But back to where to find digital beauty. Tumblr still has a wayward visual culture brewing in it’s dark corners. Taobao-media and pre-convergence-morgue are examples of subversive curatorial projects on there which I doubt you’d ever find on Pinterest. But when it comes to the art of the digital found object, the master for me is Jon Rafman, his 9-Eyes project is still one my favourite digital projects, people will still be looking at this in 10,000 years.

Marc Kremers selects final 1

“The Internet smears time and experience in beautiful ways.”
Marc Kremers selects final 2

You used the term “digital soup” in an interview, what did you mean?

I was referring to the bland uniformity in a lot of digital design. I’m all for best practice, and I follow common design and layout patterns myself, but somewhere in this mix you have to inject your individuality. In that article I berated the conformist tendencies of designers but there is something to say about it in other contexts. I was in Japan for the first time last year, it’s an extremely conformist society, but this social construct and their civility produces such a beautiful surface.

What’s the best thing you've streamed recently?

I have a thing for the DIY videos of lo-fi house music, in particular the ones which appropriate 90s and 80s videos of people dancing in clubs. Maybe because I enjoy how these people were captured in a fleeting moment on a random Saturday night, their data stored on perishable VHS for decades, only to metamorphose into extras in a music video for the future metropolitan liberal elite. The Internet smears time and experience in beautiful ways.

French friends showed me this video by The Blaze in Paris last weekend, it’s uniquely European and speaks of our strange times in a voice I’ve never heard before. These guys made the track, directed and starred in the video. So good. Their other videos are also brilliantly subversive.

============================================================

### [Set of tasks]
1. Rewrite the paragraph of the interview beginning "I was referring to the bland uniformity" in a shorter form that keeps its main facts.
2. Pick up the interview where it stops and continue it.

Images with pose keypoints

============================================================

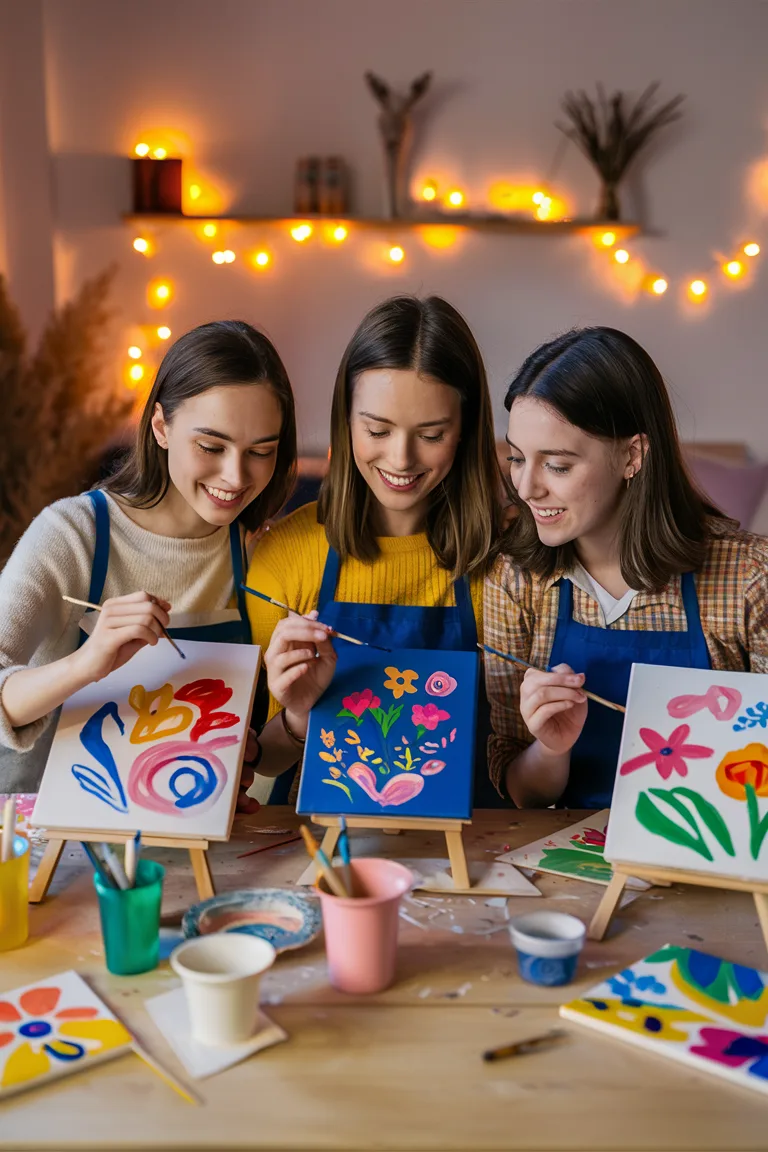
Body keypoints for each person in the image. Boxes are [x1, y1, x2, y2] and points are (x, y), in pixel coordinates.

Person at [0, 320, 297, 805]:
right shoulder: (73, 534)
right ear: (161, 427)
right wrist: (85, 663)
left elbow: (265, 751)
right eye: (211, 446)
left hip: (183, 839)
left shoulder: (255, 552)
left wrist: (245, 756)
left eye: (261, 451)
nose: (236, 475)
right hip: (40, 845)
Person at [485, 326, 768, 809]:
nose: (526, 487)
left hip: (710, 857)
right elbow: (521, 793)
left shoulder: (748, 579)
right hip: (567, 865)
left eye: (556, 465)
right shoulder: (515, 579)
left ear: (631, 455)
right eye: (516, 458)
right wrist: (553, 747)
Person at [248, 294, 507, 803]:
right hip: (326, 849)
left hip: (471, 847)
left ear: (466, 430)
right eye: (377, 430)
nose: (401, 458)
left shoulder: (506, 560)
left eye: (431, 434)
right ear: (346, 421)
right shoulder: (287, 553)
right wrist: (299, 714)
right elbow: (262, 758)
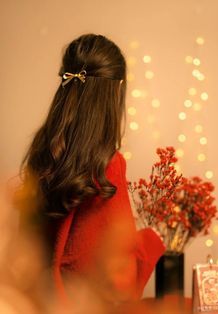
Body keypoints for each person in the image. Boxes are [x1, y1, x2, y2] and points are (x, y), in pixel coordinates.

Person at [18, 33, 165, 308]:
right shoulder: (108, 164)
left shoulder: (42, 152)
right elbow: (117, 279)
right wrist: (153, 240)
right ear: (115, 92)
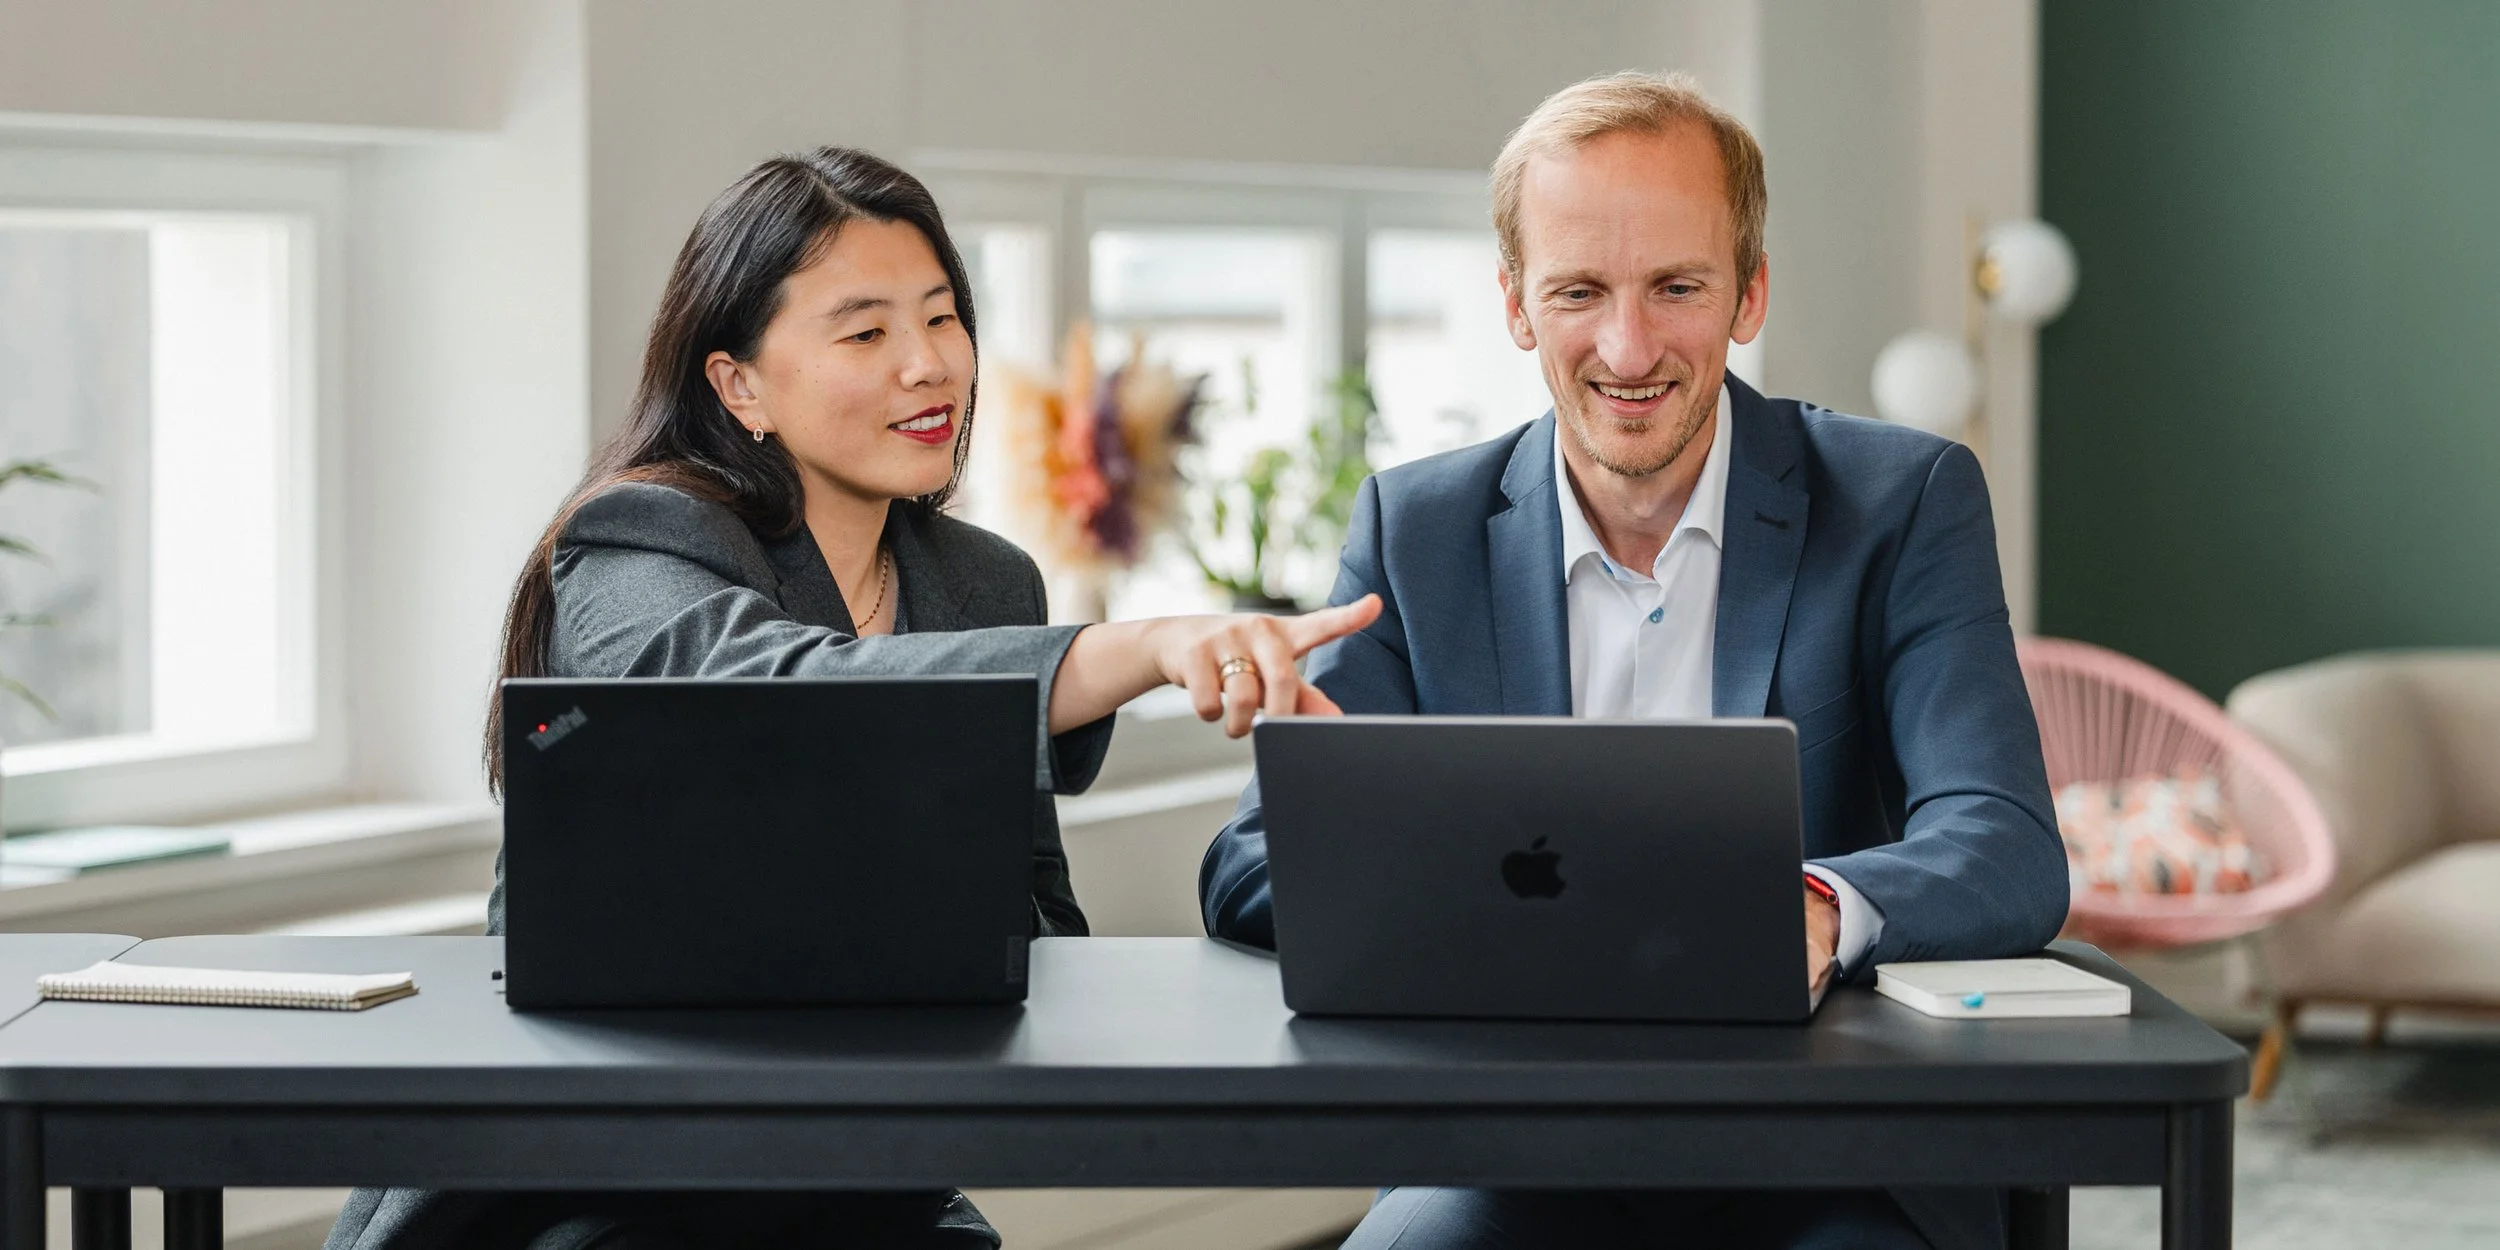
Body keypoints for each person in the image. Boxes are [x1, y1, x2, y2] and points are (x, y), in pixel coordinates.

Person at [326, 146, 1377, 1250]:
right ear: (738, 385)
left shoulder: (983, 583)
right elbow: (780, 699)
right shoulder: (638, 537)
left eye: (941, 317)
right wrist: (1146, 643)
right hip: (590, 1181)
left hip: (855, 1174)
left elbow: (1038, 922)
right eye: (866, 332)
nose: (928, 365)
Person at [1197, 72, 2066, 1250]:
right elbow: (1248, 864)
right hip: (1515, 1155)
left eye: (1676, 287)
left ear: (1748, 292)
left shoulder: (1902, 499)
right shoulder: (1416, 528)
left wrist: (1809, 906)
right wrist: (1379, 848)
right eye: (1577, 292)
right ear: (1514, 303)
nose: (1628, 345)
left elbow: (2003, 843)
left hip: (1833, 1151)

============================================================

### [Answers in order]
1. I meant the bland uniformity of much digital design. I follow best practice and common design and layout patterns, but individuality has to be injected somewhere in the mix. In that article I criticized designers' conformist tendencies, though conformity can be worth something in other contexts. On my first visit to Japan last year, I found an extremely conformist society whose social construct and civility produce a beautiful surface.

2.
"Ten Meter Tower" is the perfect Internet video. We stare at Swedes, while they stare at their fear. It masterfully weaves so many contemporary themes in such a minimal and aesthetically flat format.

Marc Kremers selects final 7

Who are your favorite social media accounts?

On Instagram, @eikekoenig for prolific energy and @culturesport.tv for a behind-the-scenes look at the production of an epic sci-fi anime series by John Michael Boling.

On Twitter, Uli Schöberl (@aplusplus). I've known Uli for years and we’ve worked on a few projects together until he got poached by Apple. I love his take on things.

What (or who) is the next big thing in digital design?

We’re in the midst of being post-digital. Digital is no longer worth pointing out, it’s part of the contemporary fabric. It reflects us rather than showing the new. This is not what I signed up for. It’s boring and it’s polarizing society. The Internet just feels like a giant mirror, in a bubble defined by me.

This is a dead-end and reflects our naivety. The digital landscape is still relatively new. Remember: It used to be the new frontier, all about the unknown. It’d be really great if we can bring that sense of wonder and discovery back to it. That will hopefully come via a new breed of socially responsible platforms, and I fully intend to contribute to the development of these new systems in the years ahead.